Donald John Trump once boasted that he is the King of Debt.
He also bragged that as president he would eliminate the national debt after eight years.
The King of Debt is even farther from fulfilling his pledge make the nation debt-free. But, by golly, he remains the King of Debt.
The president’s latest proposed budget is a doozy. It’s a record-setting $4.75 trillion. The debt? It stands at $22 trillion. It’s growing too, right along with the size of the annual budget deficit.
Those of us who call ourselves “deficit hawks” must be twisting ourselves into knots. I am.
I don’t like my government running up so much debt. I didn’t like it when George W. Bush did it after inheriting a balanced budget from Bill Clinton. Then President Bush handed the presidency over to Barack Obama, who then rang up even more staggering debt, even while whittling down the annual deficit by roughly two-thirds before he handed the White House keys over to Donald Trump.
Trump, of course, had made many bodacious boasts about what he would do as president.
He cut taxes for a lot of rich Americans.
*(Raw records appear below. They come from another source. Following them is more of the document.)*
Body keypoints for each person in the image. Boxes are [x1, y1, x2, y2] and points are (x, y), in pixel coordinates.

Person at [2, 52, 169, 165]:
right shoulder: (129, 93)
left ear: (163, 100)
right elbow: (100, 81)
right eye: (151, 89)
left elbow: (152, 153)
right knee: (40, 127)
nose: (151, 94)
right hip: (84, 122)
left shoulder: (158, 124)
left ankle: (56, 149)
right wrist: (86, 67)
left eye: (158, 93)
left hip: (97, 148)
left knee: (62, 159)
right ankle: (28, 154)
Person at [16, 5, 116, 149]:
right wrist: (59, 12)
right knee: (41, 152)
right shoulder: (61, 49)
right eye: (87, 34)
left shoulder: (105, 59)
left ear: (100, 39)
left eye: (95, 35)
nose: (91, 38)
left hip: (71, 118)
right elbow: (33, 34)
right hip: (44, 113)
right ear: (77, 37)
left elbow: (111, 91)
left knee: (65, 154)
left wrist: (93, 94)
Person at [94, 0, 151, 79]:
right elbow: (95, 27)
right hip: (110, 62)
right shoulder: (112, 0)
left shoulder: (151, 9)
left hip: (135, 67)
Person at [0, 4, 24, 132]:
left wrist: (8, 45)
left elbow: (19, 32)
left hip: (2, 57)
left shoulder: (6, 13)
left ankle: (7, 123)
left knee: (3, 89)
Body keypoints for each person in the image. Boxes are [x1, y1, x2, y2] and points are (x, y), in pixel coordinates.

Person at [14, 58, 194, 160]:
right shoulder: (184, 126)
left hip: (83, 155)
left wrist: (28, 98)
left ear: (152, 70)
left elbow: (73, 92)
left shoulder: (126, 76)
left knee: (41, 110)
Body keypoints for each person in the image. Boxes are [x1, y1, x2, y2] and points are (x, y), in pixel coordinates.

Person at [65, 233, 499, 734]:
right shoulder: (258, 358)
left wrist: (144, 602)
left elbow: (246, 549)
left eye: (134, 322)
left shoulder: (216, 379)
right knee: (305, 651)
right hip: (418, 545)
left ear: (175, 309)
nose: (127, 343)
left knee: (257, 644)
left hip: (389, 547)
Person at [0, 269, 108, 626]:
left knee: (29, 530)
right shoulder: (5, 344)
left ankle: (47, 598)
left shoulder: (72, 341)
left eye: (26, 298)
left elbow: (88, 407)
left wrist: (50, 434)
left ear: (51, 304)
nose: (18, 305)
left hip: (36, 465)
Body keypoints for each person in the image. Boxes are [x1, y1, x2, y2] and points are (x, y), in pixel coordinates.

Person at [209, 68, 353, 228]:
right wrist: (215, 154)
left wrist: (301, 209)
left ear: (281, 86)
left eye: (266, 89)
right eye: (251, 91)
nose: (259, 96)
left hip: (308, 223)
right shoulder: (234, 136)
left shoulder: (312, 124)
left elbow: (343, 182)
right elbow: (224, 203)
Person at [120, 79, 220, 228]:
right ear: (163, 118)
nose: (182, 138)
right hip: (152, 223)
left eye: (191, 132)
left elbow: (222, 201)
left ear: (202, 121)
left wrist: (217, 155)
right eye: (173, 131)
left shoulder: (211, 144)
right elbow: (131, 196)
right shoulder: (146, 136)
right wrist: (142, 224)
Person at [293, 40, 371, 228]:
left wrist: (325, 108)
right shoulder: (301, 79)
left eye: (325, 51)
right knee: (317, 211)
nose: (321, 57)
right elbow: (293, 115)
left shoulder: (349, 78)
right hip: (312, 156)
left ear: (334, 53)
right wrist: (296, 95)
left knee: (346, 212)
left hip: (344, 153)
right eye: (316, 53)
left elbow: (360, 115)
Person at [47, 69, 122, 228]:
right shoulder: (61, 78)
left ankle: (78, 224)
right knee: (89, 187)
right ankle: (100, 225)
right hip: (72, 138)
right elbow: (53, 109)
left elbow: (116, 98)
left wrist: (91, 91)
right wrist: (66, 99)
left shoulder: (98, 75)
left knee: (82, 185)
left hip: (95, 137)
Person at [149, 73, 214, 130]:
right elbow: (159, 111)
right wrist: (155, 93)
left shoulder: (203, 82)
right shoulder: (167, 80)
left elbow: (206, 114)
The job growth, which has been stellar during his two years as president, hasn’t yet produced enough revenue to counteract the revenue lost by the tax reductions.
Now comes a proposed budget. He wants to slice domestic spending by 5 percent across the board while increasing defense spending.
Trump is going to hand out blame to congressional Democrats. He won’t accept any of it himself for the debt that continues to zoom into the budgetary stratosphere. That’s not his modus operandi. He is hard wired to take credit he doesn’t deserve and pass of blame when he should step up and take responsibility.
The King of Debt is alive and well. The debt destroyer is long gone.